Single by Soolking

from the album Sans visa
- Language: French
- Released: 23 February 2022
- Recorded: 2022
- Genre: Hip-hop; urban pop; R&B;
- Length: 2:39
- Label: Affranchis Music; Hyper Focal;
- Songwriters: Abderraouf Deradji; Elvis Crespo; Nassim Voluptyk;
- Producers: Voluptyk; Scar Productions;

Music video
- "Suavemente" on YouTube

= Suavemente (Soolking song) =

"Suavemente" is a song by Algerian singer Soolking released by Hyper Focal and Affranchis Music on 23 February 2022. The song peaked at number one on the French Singles Chart. The refrain comes from Elvis Crespo's song, "Suavemente".

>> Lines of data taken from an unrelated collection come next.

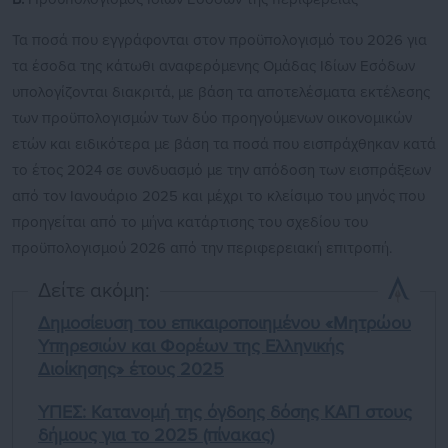
Τα ποσά που εγγράφονται στον προϋπολογισμό του 2026 για
τα έσοδα της κάτωθι αναφερόμενης Ομάδας Ιδίων Εσόδων
υπολογίζονται διακριτά, με βάση τα αποτελέσματα εκτέλεσης
των προϋπολογισμών των δύο προηγούμενων οικονομικών
ετών και ειδικότερα με βάση τα ποσά που εισπράχθηκαν κατά
το έτος 2024 σε συνδυασμό με την απόδοση των εισπράξεων
από τον Ιανουάριο 2025 και μέχρι το κλείσιμο του μηνός που
προηγείται από το μήνα κατάρτισης του σχεδίου του
προϋπολογισμού 2026 από την περιφερειακή επιτροπή.
Δείτε ακόμη:
Δημοσίευση του επικαιροποιημένου «Μητρώου
Υπηρεσιών και Φορέων της Ελληνικής
Διοίκησης» έτους 2025
ΥΠΕΣ: Κατανομή της όγδοης δόσης ΚΑΠ στους
δήμους για το 2025 (πίνακας)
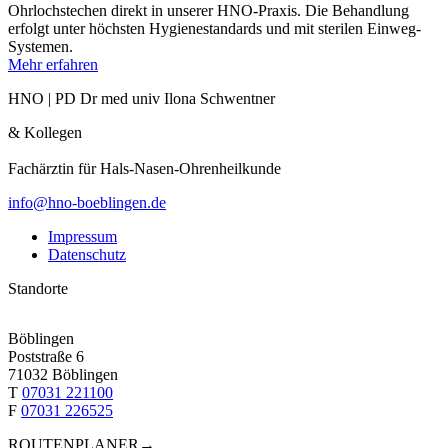
Ohrloch­stechen direkt in unserer HNO-Praxis. Die Behandlung
erfolgt unter höchsten Hygie­ne­stan­dards und mit sterilen Einweg-
Systemen.
Mehr erfahren
HNO | PD Dr med univ Ilona Schwentner
& Kollegen
Fachärztin für Hals-Nasen-Ohren­heil­kunde
info@hno-boeblingen.de
Impressum
Datenschutz
Standorte
Böblingen
Poststraße 6
71032 Böblingen
T
07031 221100
F
07031 226525
ROUTENPLANER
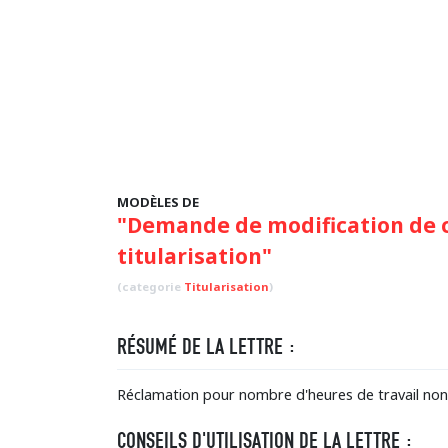
MODÈLES DE
"Demande de modification de co
titularisation"
(categorie
Titularisation
)
RÉSUMÉ DE LA LETTRE :
Réclamation pour nombre d'heures de travail non c
CONSEILS D'UTILISATION DE LA LETTRE :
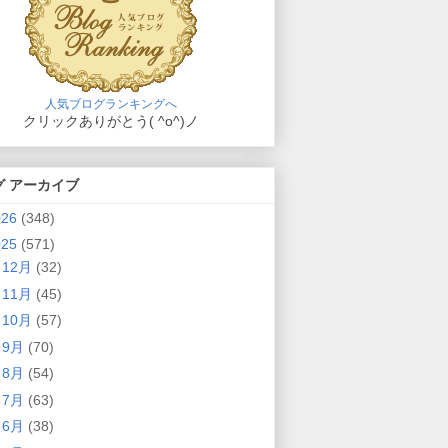
人気ブログランキングへ
クリックありがとう( ^o^)ノ
グ アーカイブ
026
(348)
025
(571)
►
12月
(32)
►
11月
(45)
►
10月
(57)
►
9月
(70)
►
8月
(54)
►
7月
(63)
►
6月
(38)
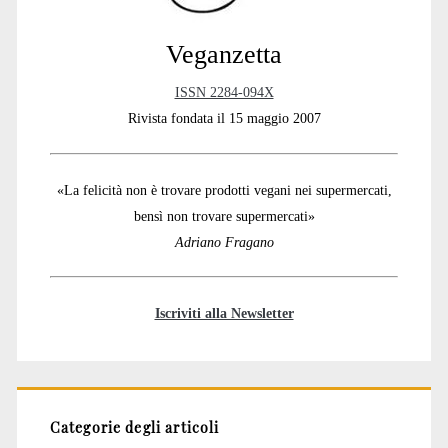
Veganzetta
ISSN 2284-094X
Rivista fondata il 15 maggio 2007
«La felicità non è trovare prodotti vegani nei supermercati,
bensì non trovare supermercati»
Adriano Fragano
Iscriviti alla Newsletter
Categorie degli articoli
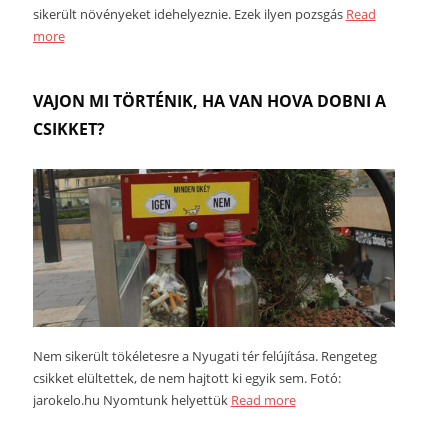
sikerült növényeket idehelyeznie. Ezek ilyen pozsgás
Read
more
VAJON MI TÖRTÉNIK, HA VAN HOVA DOBNI A
CSIKKET?
Nem sikerült tökéletesre a Nyugati tér felújítása. Rengeteg
csikket elültettek, de nem hajtott ki egyik sem. Fotó:
jarokelo.hu Nyomtunk helyettük
Read more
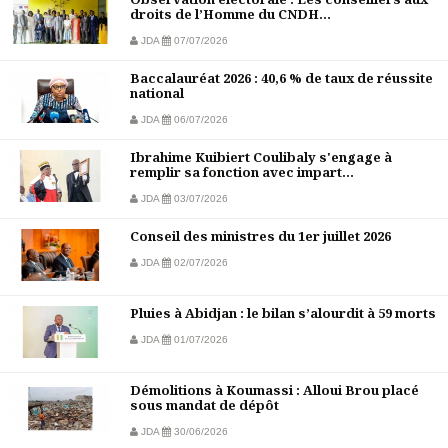
droits de l’Homme du CNDH...
JDA
07/07/2026
Baccalauréat 2026 : 40,6 % de taux de réussite
national
JDA
06/07/2026
Ibrahime Kuibiert Coulibaly s'engage à
remplir sa fonction avec impart...
JDA
03/07/2026
Conseil des ministres du 1er juillet 2026
JDA
02/07/2026
Pluies à Abidjan : le bilan s’alourdit à 59 morts
JDA
01/07/2026
Démolitions à Koumassi : Alloui Brou placé
sous mandat de dépôt
JDA
30/06/2026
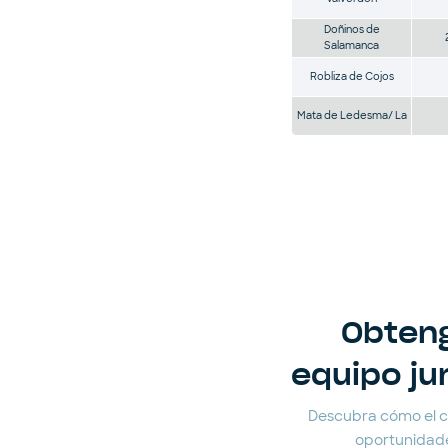
Doñinos de
Salamanca
Robliza de Cojos
Mata de Ledesma/ La
Obteng
equipo ju
Descubra cómo el cli
oportunidade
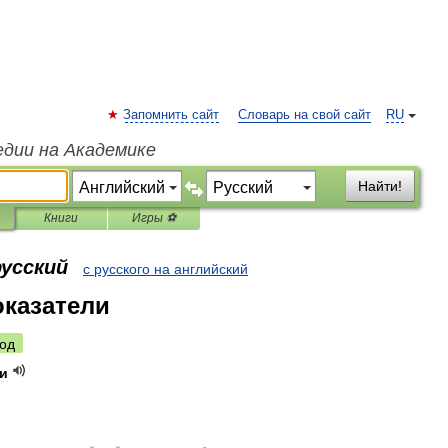
Запомнить сайт
Словарь на свой сайт
RU
едии на Академике
Найти!
Книги
Игры ⚽
русский
с русского на английский
казатели
од
и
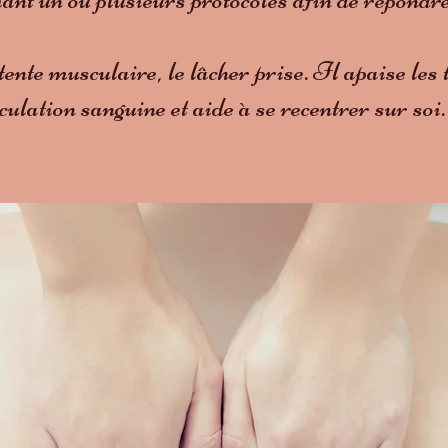
te musculaire, le lâcher prise. Il apaise les t
culation sanguine et aide à se recentrer sur soi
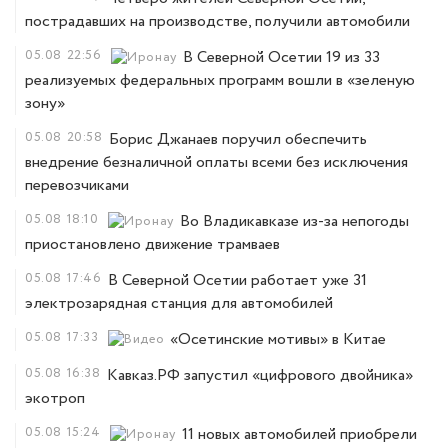
пострадавших на производстве, получили автомобили
05.08
22:56
В Северной Осетии 19 из 33
реализуемых федеральных программ вошли в «зеленую
зону»
05.08
20:58
Борис Джанаев поручил обеспечить
внедрение безналичной оплаты всеми без исключения
перевозчиками
05.08
18:10
Во Владикавказе из-за непогоды
приостановлено движение трамваев
05.08
17:46
В Северной Осетии работает уже 31
электрозарядная станция для автомобилей
05.08
17:33
«Осетинские мотивы» в Китае
05.08
16:38
Кавказ.РФ запустил «цифрового двойника»
экотроп
05.08
15:24
11 новых автомобилей приобрели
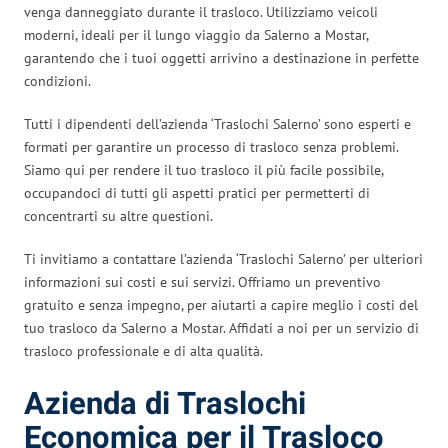
venga danneggiato durante il trasloco. Utilizziamo veicoli
moderni, ideali per il lungo viaggio da Salerno a Mostar,
garantendo che i tuoi oggetti arrivino a destinazione in perfette
condizioni.
Tutti i dipendenti dell’azienda ‘Traslochi Salerno’ sono esperti e
formati per garantire un processo di trasloco senza problemi.
Siamo qui per rendere il tuo trasloco il più facile possibile,
occupandoci di tutti gli aspetti pratici per permetterti di
concentrarti su altre questioni.
Ti invitiamo a contattare l’azienda ‘Traslochi Salerno’ per ulteriori
informazioni sui costi e sui servizi. Offriamo un preventivo
gratuito e senza impegno, per aiutarti a capire meglio i costi del
tuo trasloco da Salerno a Mostar. Affidati a noi per un servizio di
trasloco professionale e di alta qualità.
Azienda di Traslochi
Economica per il Trasloco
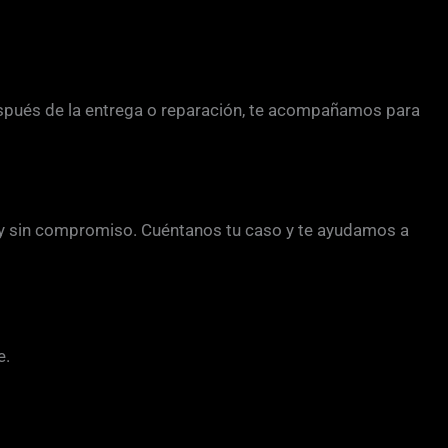
spués de la entrega o reparación, te acompañamos para
y sin compromiso. Cuéntanos tu caso y te ayudamos a
e.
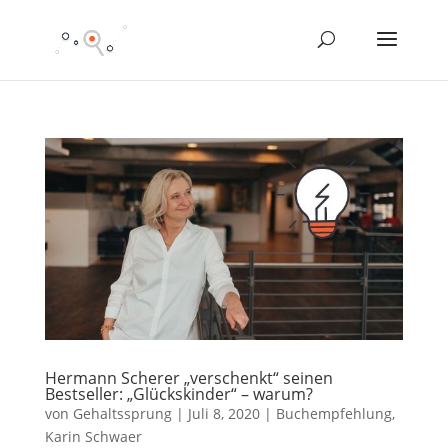
Hermann Scherer „verschenkt“ seinen
Bestseller: „Glückskinder“ – warum?
von
Gehaltssprung
|
Juli 8, 2020
|
Buchempfehlung
,
Karin Schwaer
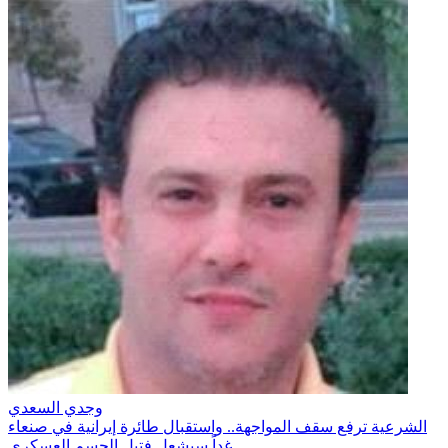
وجدي السعدي
الشرعية ترفع سقف المواجهة.. واستقبال طائرة إيرانية في صنعاء
غداً سيشعل فتيل الحسم العسكري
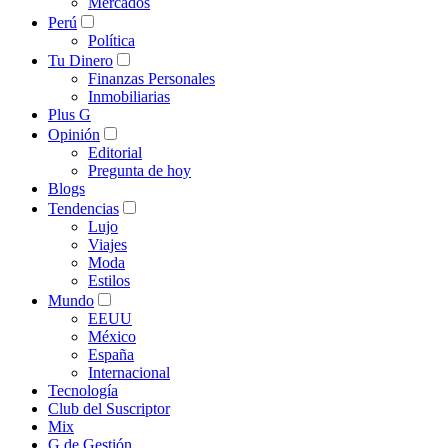
Mercados
Perú
Política
Tu Dinero
Finanzas Personales
Inmobiliarias
Plus G
Opinión
Editorial
Pregunta de hoy
Blogs
Tendencias
Lujo
Viajes
Moda
Estilos
Mundo
EEUU
México
España
Internacional
Tecnología
Club del Suscriptor
Mix
G de Gestión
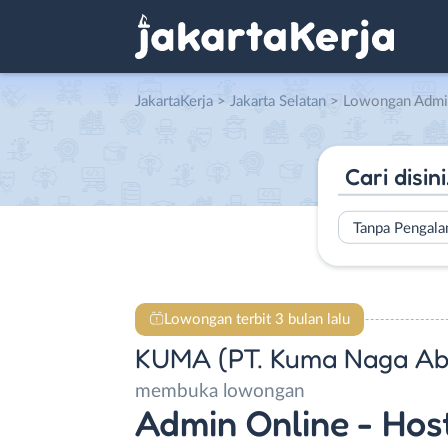
JakartaKerja
>
Jakarta Selatan
> Lowongan Admin Online – Host Liv
Tanpa Pengal
Lowongan terbit 3 bulan lalu
KUMA (PT. Kuma Naga Ab
membuka lowongan
Admin Online - Hos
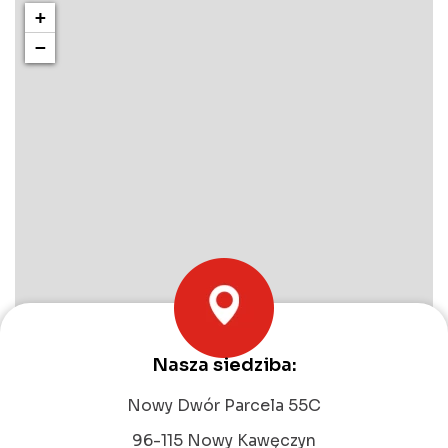
+
−
Nasza siedziba:
Leaflet
|
©
OpenStreetMap
contributors
Nowy Dwór Parcela 55C
96-115 Nowy Kawęczyn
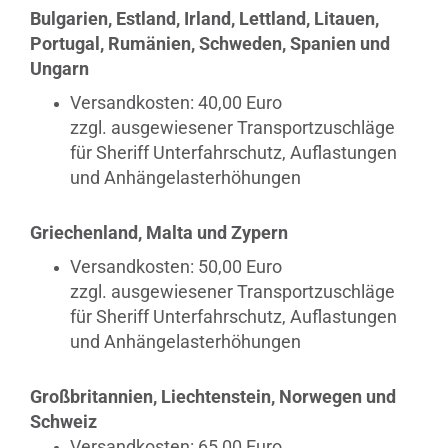
Bulgarien, Estland, Irland, Lettland, Litauen,
Portugal, Rumänien, Schweden, Spanien und
Ungarn
Versandkosten: 40,00 Euro
zzgl. ausgewiesener Transportzuschläge
für Sheriff Unterfahrschutz, Auflastungen
und Anhängelasterhöhungen
Griechenland, Malta und Zypern
Versandkosten: 50,00 Euro
zzgl. ausgewiesener Transportzuschläge
für Sheriff Unterfahrschutz, Auflastungen
und Anhängelasterhöhungen
Großbritannien, Liechtenstein, Norwegen und
Schweiz
Versandkosten: 65,00 Euro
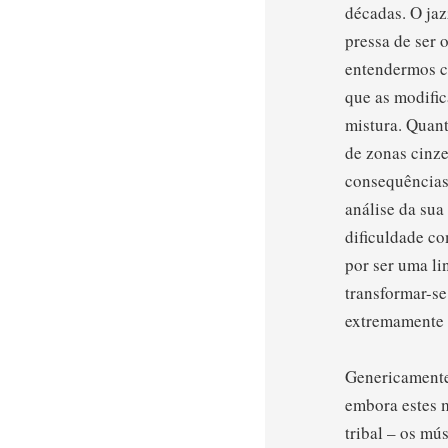
décadas. O jaz
pressa de ser 
entendermos co
que as modifi
mistura. Quant
de zonas cinze
consequências
análise da sua
dificuldade co
por ser uma li
transformar-se
extremamente d
Genericamente,
embora estes m
tribal – os mú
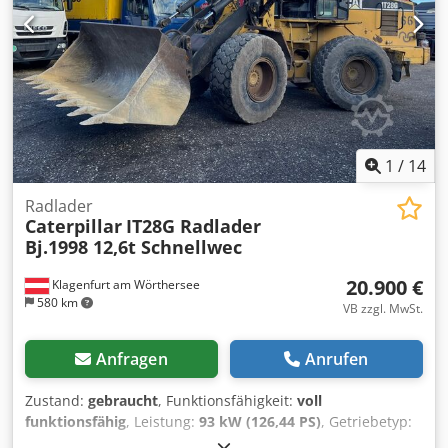
1
/
14
Radlader
Caterpillar
IT28G Radlader
Bj.1998 12,6t Schnellwec
20.900 €
Klagenfurt am Wörthersee
580 km
VB zzgl. MwSt.
Anfragen
Anrufen
Zustand:
gebraucht
, Funktionsfähigkeit:
voll
funktionsfähig
, Leistung:
93 kW (126,44 PS)
, Getriebetyp:
Automatisch
, Kraftstofftyp:
Diesel
, Leergewicht:
12.600 kg
,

A remix featuring Italian singer Boro Boro was released on April 22, 2022.

==Music video==
The music video was filmed in the streets of the Saint-Jacques district in Perpignan, the hometown of influencer Nasdas, who can also be seen with his team. It was released on the same day as the single. It reached one million views in 10 days.

==Charts==
===Weekly charts===

Weekly chart performance for "Suavemente"
| Chart (2022) | Peak position |
|---|---|
| Belgium (Ultratop 50 Flanders) | 22 |
| Belgium (Ultratop 50 Wallonia) | 5 |
| Canada AC (Billboard) | 39 |
| France (SNEP) | 1 |
| Italy (FIMI) | 17 |
| Luxembourg (Billboard) | 11 |
| Netherlands (Single Tip) | 25 |
| Switzerland (Schweizer Hitparade) | 6 |

===Year-end charts===

Year-end chart performance for "Suavemente"
| Chart (2022) | Position |
|---|---|
| Belgium (Ultratop Flanders) | 114 |
| Belgium (Ultratop Wallonia) | 12 |
| France (SNEP) | 4 |
| Italy (FIMI) | 63 |

==Certifications==

Certifications for "Suavemente"
| Region | Certification | Certified units/sales |
| Belgium (BRMA) | Platinum | 40,000^{‡} |
| Canada (Music Canada) | Gold | 40,000^{‡} |
| France (SNEP) | Diamond | 333,333^{‡} |
| Italy (FIMI) | 2× Platinum | 200,000^{‡} |
| Switzerland (IFPI Switzerland) | Platinum | 20,000^{‡} |
^{‡} Sales+streaming figures based on certification alone.